**Work task**
All entries are to be reproduced exactly; the pictures are to be omitted.
┌─ Data listing
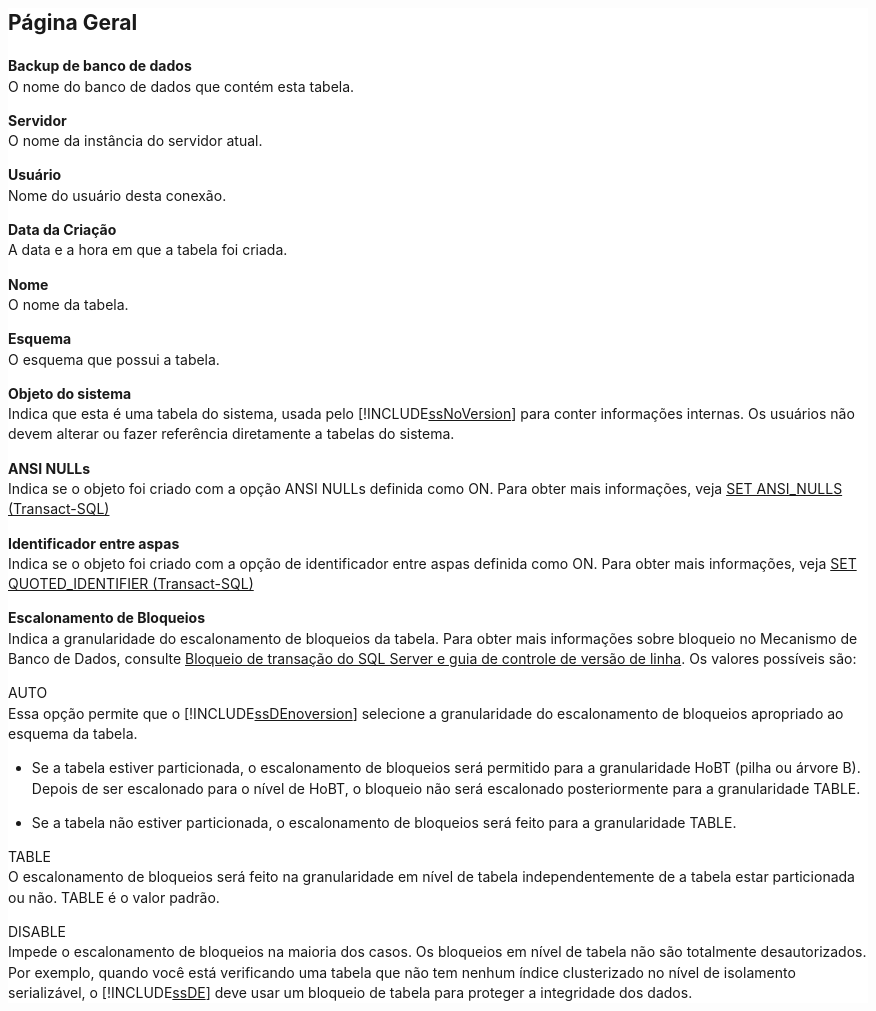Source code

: ##  <a name="GeneralPage"></a> Página Geral  
 **Backup de banco de dados**  
 O nome do banco de dados que contém esta tabela.  
  
 **Servidor**  
 O nome da instância do servidor atual.  
  
 **Usuário**  
 Nome do usuário desta conexão.  
  
 **Data da Criação**  
 A data e a hora em que a tabela foi criada.  
  
 **Nome**  
 O nome da tabela.  
  
 **Esquema**  
 O esquema que possui a tabela.  
  
 **Objeto do sistema**  
 Indica que esta é uma tabela do sistema, usada pelo [!INCLUDE[ssNoVersion](../../includes/ssnoversion-md.md)] para conter informações internas. Os usuários não devem alterar ou fazer referência diretamente a tabelas do sistema.  
  
 **ANSI NULLs**  
 Indica se o objeto foi criado com a opção ANSI NULLs definida como ON. Para obter mais informações, veja [SET ANSI_NULLS &#40;Transact-SQL&#41;](../../t-sql/statements/set-ansi-nulls-transact-sql.md)  
  
 **Identificador entre aspas**  
 Indica se o objeto foi criado com a opção de identificador entre aspas definida como ON. Para obter mais informações, veja [SET QUOTED_IDENTIFIER &#40;Transact-SQL&#41;](../../t-sql/statements/set-quoted-identifier-transact-sql.md)  
  
 **Escalonamento de Bloqueios**  
 Indica a granularidade do escalonamento de bloqueios da tabela. Para obter mais informações sobre bloqueio no Mecanismo de Banco de Dados, consulte [Bloqueio de transação do SQL Server e guia de controle de versão de linha](http://msdn.microsoft.com/library/jj856598.aspx). Os valores possíveis são:  
  
 AUTO  
 Essa opção permite que o [!INCLUDE[ssDEnoversion](../../includes/ssdenoversion-md.md)] selecione a granularidade do escalonamento de bloqueios apropriado ao esquema da tabela.  
  
-   Se a tabela estiver particionada, o escalonamento de bloqueios será permitido para a granularidade HoBT (pilha ou árvore B). Depois de ser escalonado para o nível de HoBT, o bloqueio não será escalonado posteriormente para a granularidade TABLE.  
  
-   Se a tabela não estiver particionada, o escalonamento de bloqueios será feito para a granularidade TABLE.  
  
 TABLE  
 O escalonamento de bloqueios será feito na granularidade em nível de tabela independentemente de a tabela estar particionada ou não. TABLE é o valor padrão.  
  
 DISABLE  
 Impede o escalonamento de bloqueios na maioria dos casos. Os bloqueios em nível de tabela não são totalmente desautorizados. Por exemplo, quando você está verificando uma tabela que não tem nenhum índice clusterizado no nível de isolamento serializável, o [!INCLUDE[ssDE](../../includes/ssde-md.md)] deve usar um bloqueio de tabela para proteger a integridade dos dados.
└─
**Answer to this exercise**
Source code

: ##  <a name="GeneralPage"></a> Página Geral  
 **Backup de banco de dados**  
 O nome do banco de dados que contém esta tabela.  
  
 **Servidor**  
 O nome da instância do servidor atual.  
  
 **Usuário**  
 Nome do usuário desta conexão.  
  
 **Data da Criação**  
 A data e a hora em que a tabela foi criada.  
  
 **Nome**  
 O nome da tabela.  
  
 **Esquema**  
 O esquema que possui a tabela.  
  
 **Objeto do sistema**  
 Indica que esta é uma tabela do sistema, usada pelo [!INCLUDE[ssNoVersion](../../includes/ssnoversion-md.md)] para conter informações internas. Os usuários não devem alterar ou fazer referência diretamente a tabelas do sistema.  
  
 **ANSI NULLs**  
 Indica se o objeto foi criado com a opção ANSI NULLs definida como ON. Para obter mais informações, veja [SET ANSI_NULLS &#40;Transact-SQL&#41;](../../t-sql/statements/set-ansi-nulls-transact-sql.md)  
  
 **Identificador entre aspas**  
 Indica se o objeto foi criado com a opção de identificador entre aspas definida como ON. Para obter mais informações, veja [SET QUOTED_IDENTIFIER &#40;Transact-SQL&#41;](../../t-sql/statements/set-quoted-identifier-transact-sql.md)  
  
 **Escalonamento de Bloqueios**  
 Indica a granularidade do escalonamento de bloqueios da tabela. Para obter mais informações sobre bloqueio no Mecanismo de Banco de Dados, consulte [Bloqueio de transação do SQL Server e guia de controle de versão de linha](http://msdn.microsoft.com/library/jj856598.aspx). Os valores possíveis são:  
  
 AUTO  
 Essa opção permite que o [!INCLUDE[ssDEnoversion](../../includes/ssdenoversion-md.md)] selecione a granularidade do escalonamento de bloqueios apropriado ao esquema da tabela.  
  
-   Se a tabela estiver particionada, o escalonamento de bloqueios será permitido para a granularidade HoBT (pilha ou árvore B). Depois de ser escalonado para o nível de HoBT, o bloqueio não será escalonado posteriormente para a granularidade TABLE.  
  
-   Se a tabela não estiver particionada, o escalonamento de bloqueios será feito para a granularidade TABLE.  
  
 TABLE  
 O escalonamento de bloqueios será feito na granularidade em nível de tabela independentemente de a tabela estar particionada ou não. TABLE é o valor padrão.  
  
 DISABLE  
 Impede o escalonamento de bloqueios na maioria dos casos. Os bloqueios em nível de tabela não são totalmente desautorizados. Por exemplo, quando você está verificando uma tabela que não tem nenhum índice clusterizado no nível de isolamento serializável, o [!INCLUDE[ssDE](../../includes/ssde-md.md)] deve usar um bloqueio de tabela para proteger a integridade dos dados.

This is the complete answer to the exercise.